Abuelita es muy vieja,
tiene muchas arrugas y el pelo completamente blanco, pero sus ojos brillan como
estrellas, sólo que mucho más hermosos, pues su expresión es dulce, y da gusto
mirarlos. También sabe cuentos maravillosos y tiene un vestido de flores
grandes, grandes, de una seda tan tupida que cruje cuando anda. Abuelita sabe
muchas, muchísimas cosas, pues vivía ya mucho antes que papá y mamá, esto nadie
lo duda. Tiene un libro de cánticos con recias cantoneras de plata; lo lee con
gran frecuencia. En medio del libro hay una rosa, comprimida y seca, y, sin
embargo, la mira con una sonrisa de arrobamiento, y le asoman lágrimas a los
ojos. ¿Por qué abuelita mirará así la marchita rosa de su devocionario? ¿No lo sabes?
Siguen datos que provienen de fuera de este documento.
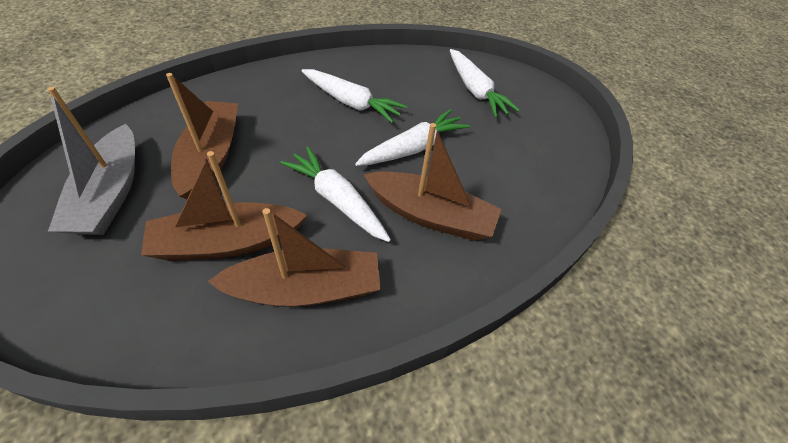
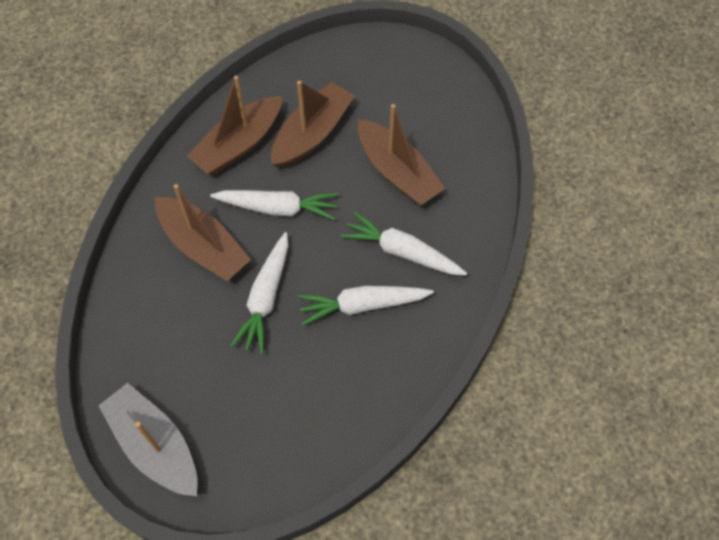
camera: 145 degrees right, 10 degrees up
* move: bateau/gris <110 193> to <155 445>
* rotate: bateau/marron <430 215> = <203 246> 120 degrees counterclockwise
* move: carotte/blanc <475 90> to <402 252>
Cada vez que las lágrimas de la abuelita caen sobre la flor, los colores cobran
vida, la rosa se hincha y toda la sala se impregna de su aroma; se esfuman las
paredes cual si fuesen pura niebla, y en derredor se levanta el bosque,
espléndido y verde, con los rayos del sol filtrándose entre el follaje, y
abuelita vuelve a ser joven, una bella muchacha de rubias trenzas y redondas
mejillas coloradas, elegante y graciosa; no hay rosa más lozana, pero sus ojos,
sus ojos dulces y cuajados de dicha, siguen siendo los ojos de abuelita.
Sentado junto a ella hay
un hombre, joven, vigoroso, apuesto. Huele la rosa y ella sonríe -¡pero ya no
es la sonrisa de abuelita! -sí, y vuelve a sonreír. Ahora se ha marchado él, y
por la mente de ella desfilan muchos pensamientos y muchas figuras; el hombre
gallardo ya no está, la rosa yace en el libro de cánticos, y... abuelita vuelve
a ser la anciana que contempla la rosa marchita guardada en el libro.
Ahora abuelita se ha
muerto. Sentada en su silla de brazos, estaba contando una larga y maravillosa
historia.
-Se ha terminado -dijo- y
yo estoy muy cansada; dejadme echar un sueñito.
Se recostó respirando
suavemente, y quedó dormida; pero el silencio se volvía más y más profundo, y
en su rostro se reflejaban la felicidad y la paz; se habría dicho que lo bañaba
el sol... y entonces dijeron que estaba muerta.
La pusieron en el negro
ataúd, envuelta en lienzos blancos. ¡Estaba tan hermosa, a pesar de tener
cerrados los ojos! Pero todas las arrugas habían desaparecido, y en su boca se
dibujaba una sonrisa. El cabello era blanco como plata y venerable, y no daba
miedo mirar a la muerta.
Era siempre la abuelita,
tan buena y tan querida. Colocaron el libro de cánticos bajo su cabeza, pues
ella lo había pedido así, con la rosa entre las páginas. Y así enterraron a
abuelita.
En la sepultura, junto a
la pared del cementerio, plantaron un rosal que floreció espléndidamente, y los
ruiseñores acudían a cantar allí, y desde la iglesia el órgano desgranaba las
bellas canciones que estaban escritas en el libro colocado bajo la cabeza de la difunta. La luna
enviaba sus rayos a la tumba, pero la muerta no estaba allí; los niños podían
ir por la noche sin temor a coger una rosa de la tapia del cementerio. Los
muertos saben mucho más de cuanto sabemos todos los vivos; saben el miedo, el
miedo horrible que nos causarían si volviesen. Pero son mejores que todos
nosotros, y por eso no vuelven. Hay tierra sobre el féretro, y tierra dentro de
él. El libro de cánticos, con todas sus hojas, es polvo, y la rosa, con todos
sus recuerdos, se ha convertido en polvo también. Pero encima siguen
floreciendo nuevas rosas y cantando los ruiseñores, y enviando el órgano sus
melodías. Y uno piensa muy a menudo en la abuelita, y la ve con sus ojos
dulces, eternamente jóvenes. Los ojos no mueren nunca. Los nuestros verán a
abuelita, joven y hermosa como antaño, cuando besó por vez primera la rosa,
roja y lozana, que yace ahora en la tumba convertida en polvo.